Darüber hinaus finde sich bei dem derzeitigen Einstiegsgehalt von rund 2000 Euro brutto nur schwer ausreichend qualifiziertes Personal. „Eine potenzielle Bewerberin, die in Wechselschicht arbeiten soll und dann am normalen Familienleben nur noch schwer teilnehmen kann, muss es sich genau überlegen, ob sie einen Job als Busfahrerin bei der BVG annimmt“, so Jeremy Arndt weiter.

Auch die BVG-eigene Tochter Berlin Transport GmbH (BT GmbH) habe Probleme, neues Fahrpersonal zu rekrutieren. Bei der BT würden zwar die gleichen Einstiegsgehälter wie bei der BVG gezahlt, jedoch werde bei der BT in der Regel nur befristet eingestellt. „Wegen des geringen Einstiegsgehaltes und der Befristung auf zwei Jahre gibt es nicht mehr ausreichend Bewerber/innen. Daher fordert ver.di, dass es künftig bei der BT keine Befristungen mehr gibt“, so Jeremy Arndt.

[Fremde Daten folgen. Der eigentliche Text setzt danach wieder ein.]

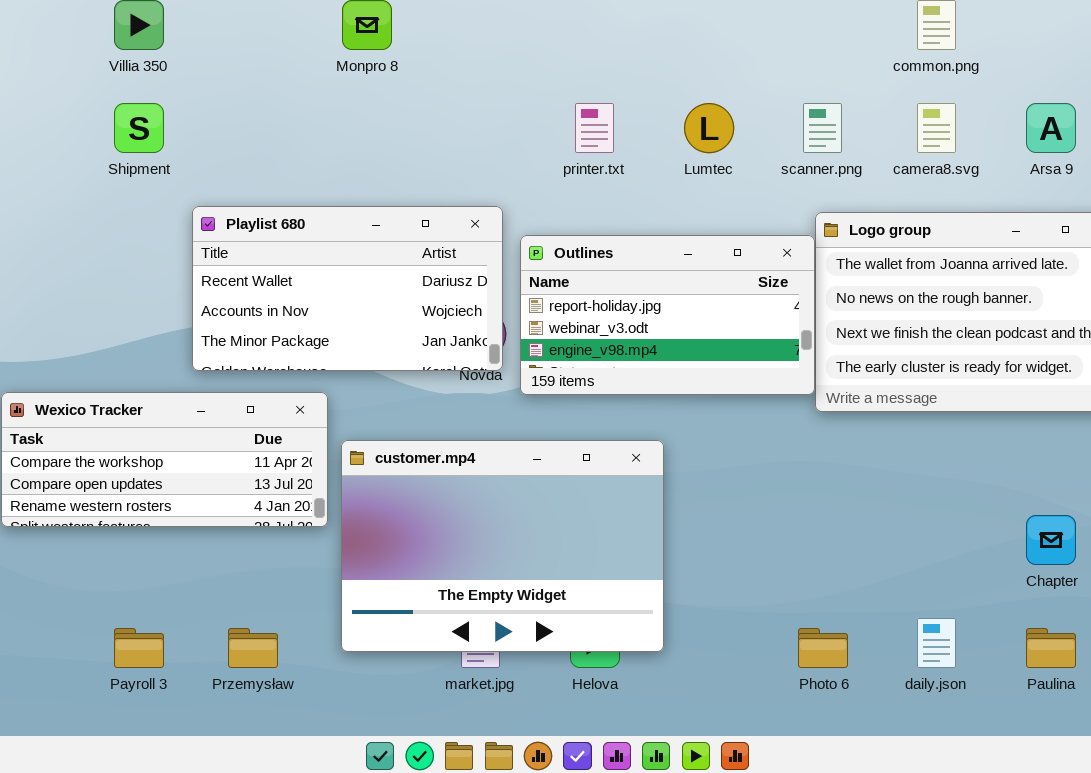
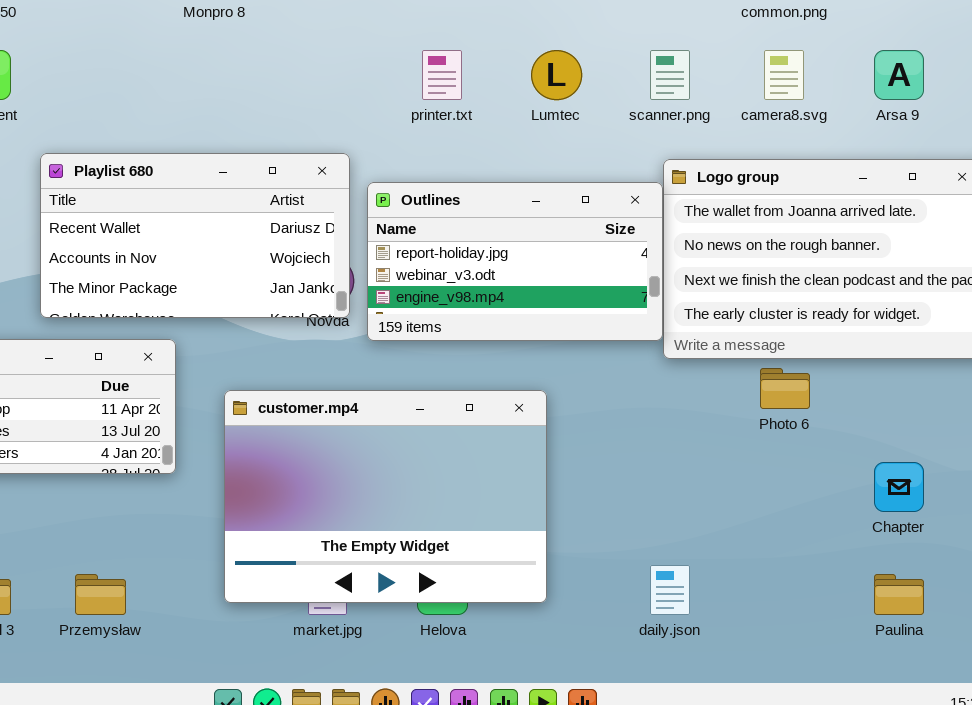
customer.mp4: [341,440,664,652] -> [224,390,547,603], moved
daily.json: [917,618,956,668] -> [650,565,690,615], moved
Photo 6: [798,628,848,668] -> [760,368,810,409], moved

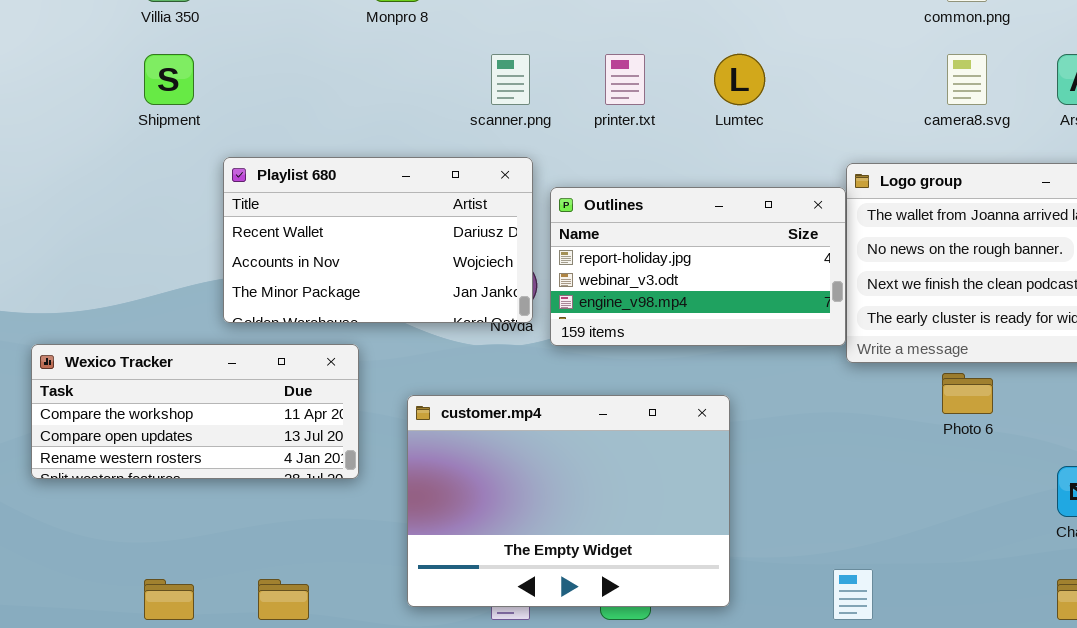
scanner.png: [650,50,690,100] -> [491,54,530,105], moved

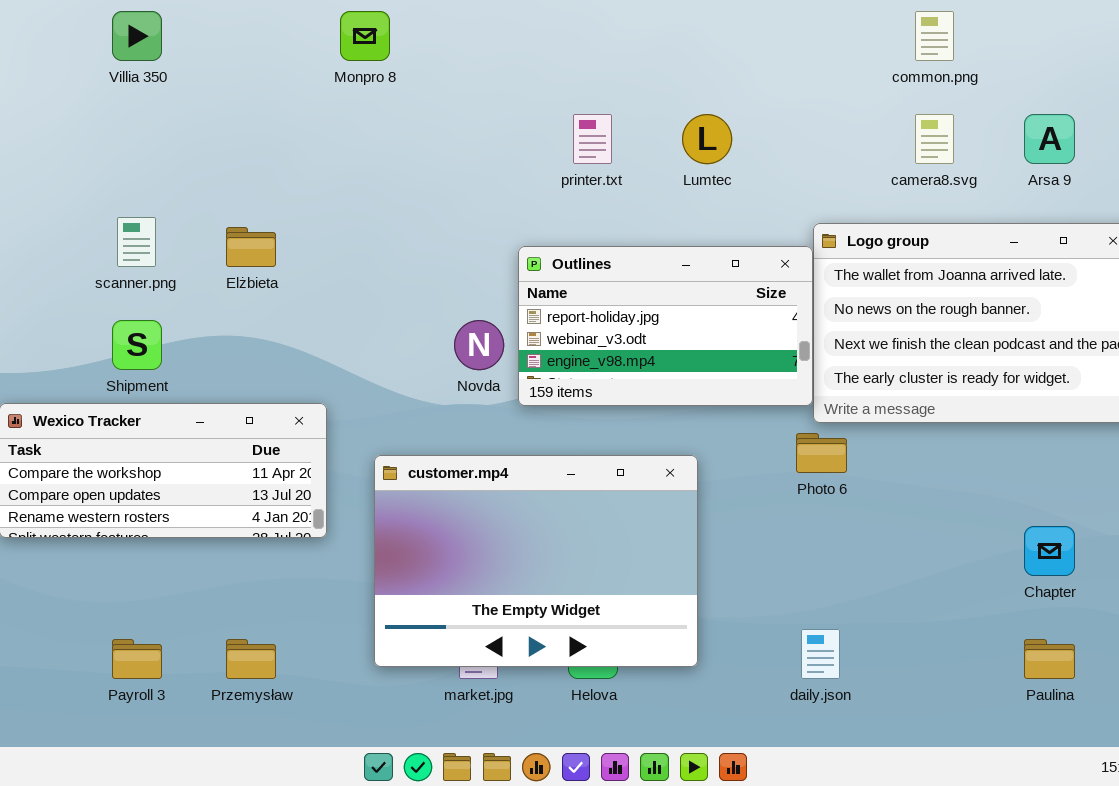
Shipment: [144,54,194,105] -> [112,320,162,370], moved
scanner.png: [491,54,530,105] -> [117,217,156,267], moved
Playlist 680: [223,157,533,323] -> none, closed
Photo 6: [942,373,993,414] -> [796,433,847,473], moved

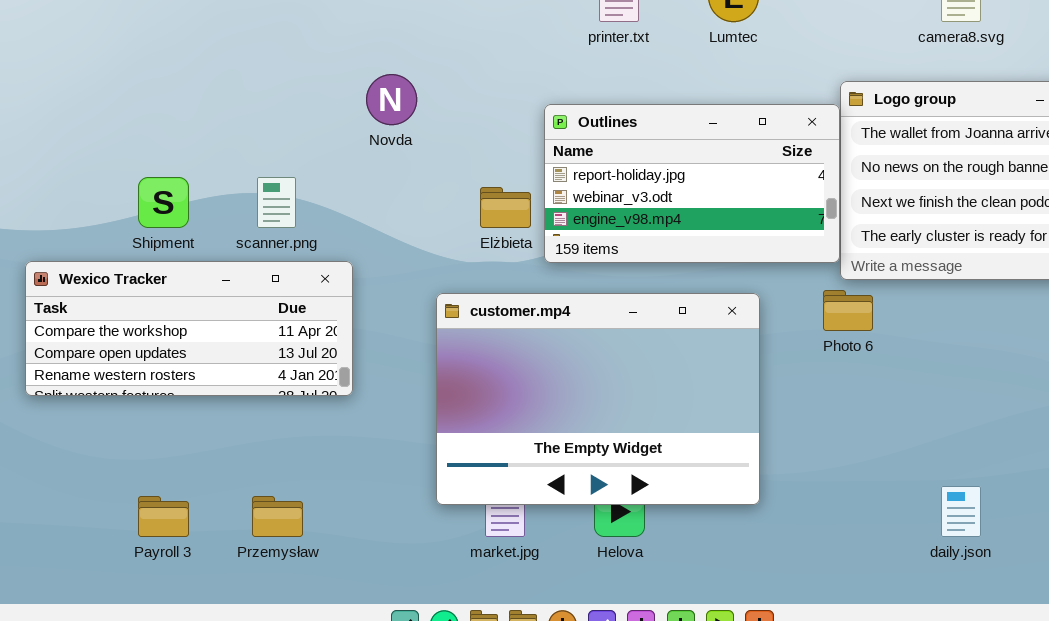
scanner.png: [117,217,156,267] -> [257,177,296,228], moved
Elżbieta: [226,227,276,267] -> [480,187,531,228], moved
Novda: [454,320,504,370] -> [366,74,417,125], moved
customer.mp4: [374,455,698,667] -> [436,293,760,505], moved
daily.json: [801,629,840,679] -> [941,486,981,537], moved

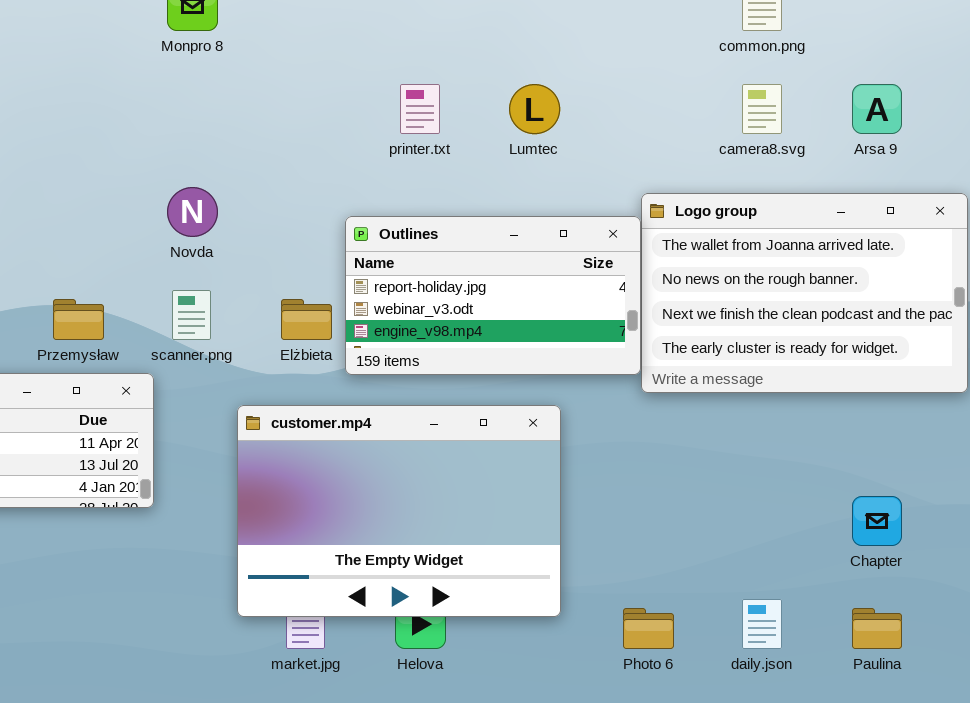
scanner.png: [257,177,296,228] -> [172,290,211,340], moved
Photo 6: [823,290,873,331] -> [623,608,674,649], moved
Przemysław: [252,496,303,537] -> [53,299,104,340], moved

Bei der BVG konnte ver.di 2015 nach massivem Druck erreichen, dass hier die sachgrundlose Befristung bei den Fahrerinnen und Fahrern ausgesetzt wurde.

Nach weiteren Recherchen hätte ver.di darüber hinaus festgestellt, dass bei der Berlin Transport GmbH bereits 88 Fahrerinnen und Fahrer in diesem Jahr das Unternehmen auf Grund der schlechten Arbeitsbedingungen verlassen haben.

Zurzeit beschäftige das Unternehmen BVG AöR rund 2900 Busfahrerinnen und Busfahrer. Die Tochter Berlin Transport GmbH beschäftige rund 1600 Busfahrerinnen und Fahrer.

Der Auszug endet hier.